Medication considerations in OHSS:

NSAIDs in Pain Management

·   Non-steroidal anti-inflammatory drugs with antiplatelet properties shouldn't be used for pain relief as they may compromise renal function. (Conditional Recommendation, low grade evidence) (40).

Diuretics

·  Diuretics should be avoided as they further deplete intravascular volume, but they may have a role in a multidisciplinary setting if oliguria persists despite adequate fluid replacement and drainage of ascites. (Conditional Recommendation, low grade evidence) (40).

GnRH Antagonists or Dopamine Agonists

·   There is insufficient evidence to support the use of gonadotrophin-releasing hormone antagonists or dopamine agonists in treating established OHSS. Those drugs should not be used as routine management of OHSS. (Conditional Recommendation, low grade evidence) (21).

IMPLEMENTATION CONSIDERATIONS

- Patient Information: Fertility clinics should provide verbal and written information concerning OHSS to all women undergoing fertility treatment and notify each patient of her risk of OHSS to which she is exposed. Information should include a 24-hour contact telephone number of a team member who has relevant experience. Special attention for ART patients who have a higher risk of developing OHSS and to patients who are in areas where they do not have easy access to physicians who are knowledgeable in the diagnosis and management of OHSS. (Strength of evidence: LOW; strength of recommendation: conditional) (23).

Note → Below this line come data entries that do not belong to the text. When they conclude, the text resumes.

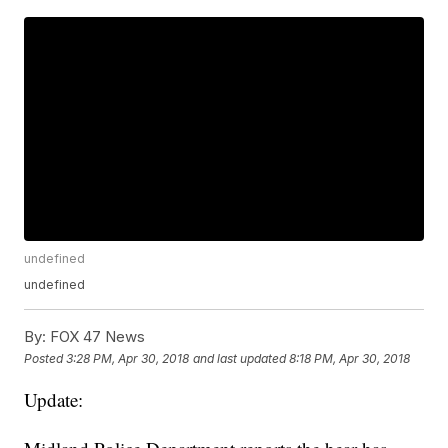
undefined
undefined
By:
FOX 47 News
Posted
3:28 PM, Apr 30, 2018
and last updated
8:18 PM, Apr 30, 2018
Update: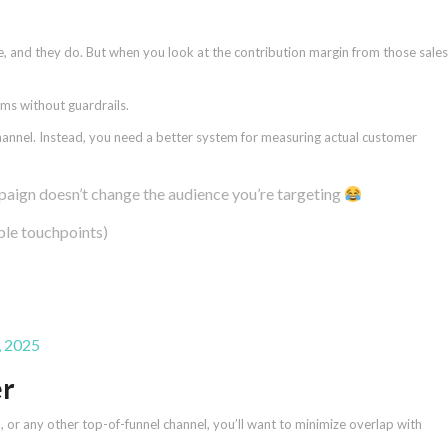
ue, and they do. But when you look at the contribution margin from those sales
ms without guardrails.
channel. Instead, you need a better system for measuring actual customer
ign doesn’t change the audience you’re targeting
tiple touchpoints)
, 2025
er
, or any other top-of-funnel channel, you’ll want to minimize overlap with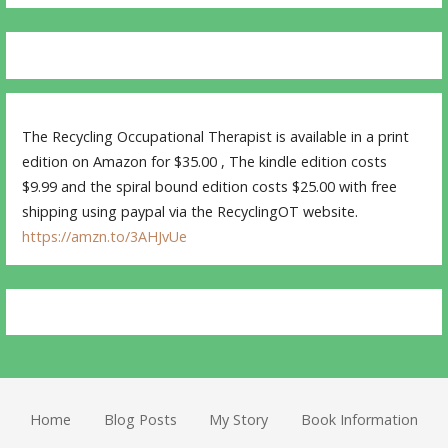
The Recycling Occupational Therapist is available in a print
edition on Amazon for $35.00 , The kindle edition costs
$9.99 and the spiral bound edition costs $25.00 with free
shipping using paypal via the RecyclingOT website.
https://amzn.to/3AHJvUe
Home
Blog Posts
My Story
Book Information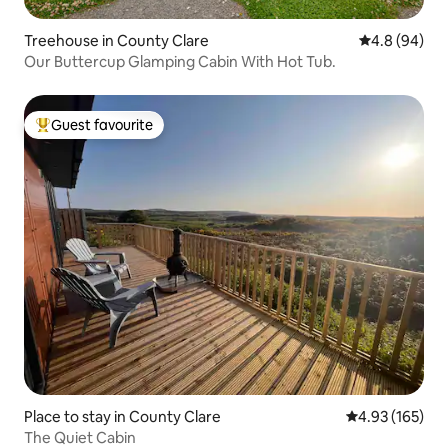
Treehouse in County Clare
4.8 out of 5 
4.8 (94)
Our Buttercup Glamping Cabin With Hot Tub.
Guest favourite
Top guest favourite
Place to stay in County Clare
4.93 out of 5 a
4.93 (165)
The Quiet Cabin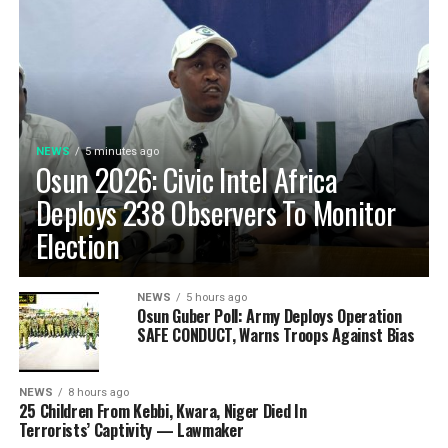
NEWS
5 minutes ago
Osun 2026: Civic Intel Africa
Deploys 238 Observers To Monitor
Election
NEWS
5 hours ago
Osun Guber Poll: Army Deploys Operation
SAFE CONDUCT, Warns Troops Against Bias
NEWS
8 hours ago
25 Children From Kebbi, Kwara, Niger Died In
Terrorists’ Captivity — Lawmaker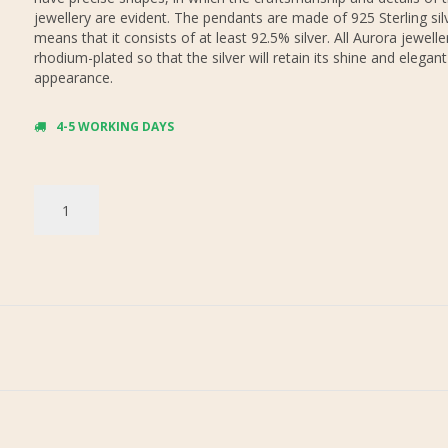
jewellery are evident. The pendants are made of 925 Sterling sil
means that it consists of at least 92.5% silver. All Aurora jewelle
rhodium-plated so that the silver will retain its shine and elegant
appearance.
4-5 WORKING DAYS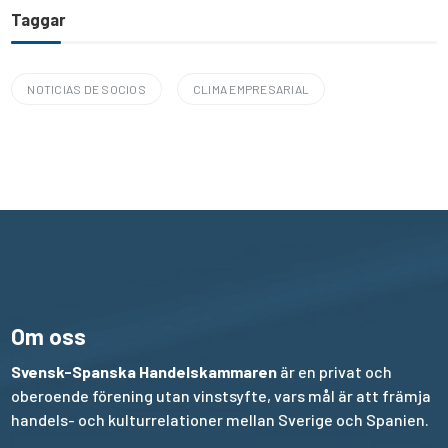
Taggar
NOTICIAS DE SOCIOS
CLIMA EMPRESARIAL
Om oss
Svensk-Spanska Handelskammaren
är en privat och
oberoende förening utan vinstsyfte, vars mål är att främja
handels- och kulturrelationer mellan Sverige och Spanien.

- OHSS Protocols for Acute and Emergency Units: All acute/emergency units where women with suspected OHSS are likely to present should establish agreed local protocols for the assessment and management of these women and ensure they have access to appropriately skilled clinicians with experience in the management of this condition. (Strength of evidence: LOW; strength of recommendation: conditional) (44).

- Liaison Between Fertility Treatment Centres and Emergency Units: Licensed centres that provide fertility treatment should ensure close liaison and coordination with acute/emergency units where their patients may present. (Strength of evidence: LOW; strength of recommendation: conditional) (8).